Cosimo pulled over a sheet of vellum, dipping his pen into the inkwell. “Describe this weapon.”
Since neither Cosimo nor I were artists, it took several attempts, but he’d finally sketched out a remarkable likeness. “The pendant is the other piece. The amulet fits at the end of the pommel, though I couldn’t see how from the diagram. Which means I have somewhere to be.” I threw back of the rest of the tea—mostly liquor, thank the gods.
“I have to search Trubahn’s shop and find the pendant.”
“His shop burned to the ground, remember?” Torin shot Zeph a stern look. “Dragonfire. Nothing survives that heat, not even magical amulets.” Zeph looked only slightly remorseful.
“And I need a pair of boots.”
I drummed my fingers on the table. “We need that pendant or we’re back to square one. Bexley theorized that empty hole in the center of the blade had something to do with gathering magic.”
“I’ll see what I can find out about this weapon. And boots.” Cosimo pushed out of his chair, uncharacteristically pale. “Out of curiosity, that paper of Anaria’s, the one with the symbols. Was that the only copy?”
“As far as I know,” I lied, the words slipping off my tongue like silk. “Why?”
“Nothing. I was just curious.”
I finally got a good look at the map they’d been studying when I’d arrived, the swath of black descending from the north. I forced myself to keep breathing. “Is that up to date?”
“Zeph got back an hour before you did.” Torin braced both hands on the table. “Three more days and the blight will reach the city.”
I went to the window and saw what I hadn’t before. Wagons loaded down with families clutching bags and boxes, all staring into the distance at nothing.
Torin came to stand beside me. “We’re sending them to the Havens, but I don’t know how much time that will buy them. Simon is there now, trying to arrange boats. How many he can find, I do not know, but I will empty the royal coffers of every last gilder to save these people.”
Two hours later I was in Southwell, sifting through ashes and melted nails in a pair of borrowed army boots, the charred crossbeams of Trubahn’s shop still reeking of smoke and dragonfire.
I cursed Zephryn and his short temper, cursed myself for leaving Anaria to fend for herself when I should have stayed.
Then I cursed Corvus and the blight and the Oracle for good measure.
My foot caught on a solidified puddle of melted iron hidden in the wreckage, a hunk of metal that had once been a small cauldron. I tossed it over my shoulder into the pile of debris I’d already sorted through.
If I could find that pendant, then we’d have a chance to kill Corvus and stop this destruction. Of course, our success depended on Anaria and Tristan securing the blade, but I had faith in my princess and her determination.
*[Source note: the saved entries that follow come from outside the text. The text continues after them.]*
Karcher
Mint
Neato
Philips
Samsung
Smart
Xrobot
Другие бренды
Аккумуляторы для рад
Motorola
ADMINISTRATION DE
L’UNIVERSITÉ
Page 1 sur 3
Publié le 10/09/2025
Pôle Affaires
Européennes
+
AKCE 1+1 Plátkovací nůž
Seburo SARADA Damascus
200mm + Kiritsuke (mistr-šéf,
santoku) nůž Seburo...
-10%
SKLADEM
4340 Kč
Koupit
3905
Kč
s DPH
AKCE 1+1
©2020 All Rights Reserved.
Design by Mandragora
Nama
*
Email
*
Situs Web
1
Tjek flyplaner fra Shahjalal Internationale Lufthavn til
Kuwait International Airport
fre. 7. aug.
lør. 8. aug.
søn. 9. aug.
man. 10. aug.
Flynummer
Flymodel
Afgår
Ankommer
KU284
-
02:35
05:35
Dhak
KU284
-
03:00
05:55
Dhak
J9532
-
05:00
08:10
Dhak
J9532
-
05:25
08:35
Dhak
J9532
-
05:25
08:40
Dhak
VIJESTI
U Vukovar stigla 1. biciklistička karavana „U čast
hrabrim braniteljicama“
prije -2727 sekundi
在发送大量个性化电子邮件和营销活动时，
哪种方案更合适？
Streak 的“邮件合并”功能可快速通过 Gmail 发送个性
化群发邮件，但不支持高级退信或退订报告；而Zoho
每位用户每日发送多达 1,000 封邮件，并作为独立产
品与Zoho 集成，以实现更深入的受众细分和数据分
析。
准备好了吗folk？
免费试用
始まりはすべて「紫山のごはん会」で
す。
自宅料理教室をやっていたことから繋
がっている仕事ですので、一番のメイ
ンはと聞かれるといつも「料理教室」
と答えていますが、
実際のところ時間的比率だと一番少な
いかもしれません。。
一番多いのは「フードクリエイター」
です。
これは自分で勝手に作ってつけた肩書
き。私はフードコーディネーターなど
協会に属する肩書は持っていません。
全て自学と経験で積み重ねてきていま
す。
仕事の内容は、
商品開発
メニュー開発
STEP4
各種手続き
Knowing Anaria, she probably already had the damn thing.
While I had nothing.
If the pendant was here when the shop burned, it hadn’t survived. Anything made of wood was powdery gray ash. Nails were melted into pellets. The slate roof gone. Even the glass beakers had liquefied, forged together with ash and metal, some of them coated in remnants of magic I avoided like the plague.
Because it could be the plague.
Fuck knew the sorts of experiments Trubahn had been running.
Boots crunched behind me, and I turned to find Zephryn surveying the destruction with a muttered curse.
“You did a thorough job, dragon, I’ll give you that.” My tone was more bitter than I’d intended, but then I decided fuck it. If this place had still been standing, we would have stood some chance at completing the weapon and ending this for good.
Now we’d have to find some other way.
“If I could do that night over again, I would. The mage was a fucking monster and I let my temper get the better of me for what he did to Simon.”
Some of my anger softened at the thickness in Zephryn’s voice. But nothing changed the fact the world’s survival could very well hinge on us finding that pendant.
“Would he have locked something that valuable in a safe, do you think?” I studied the ruins for anything that resembled a metal box. Or a pool of smelted metal that could have been a safe.
“I was only inside this shop twice. Once to try and buy Simon’s freedom back, and the other…well, I wasn’t exactly memorizing the layout when I was burning it to the ground.”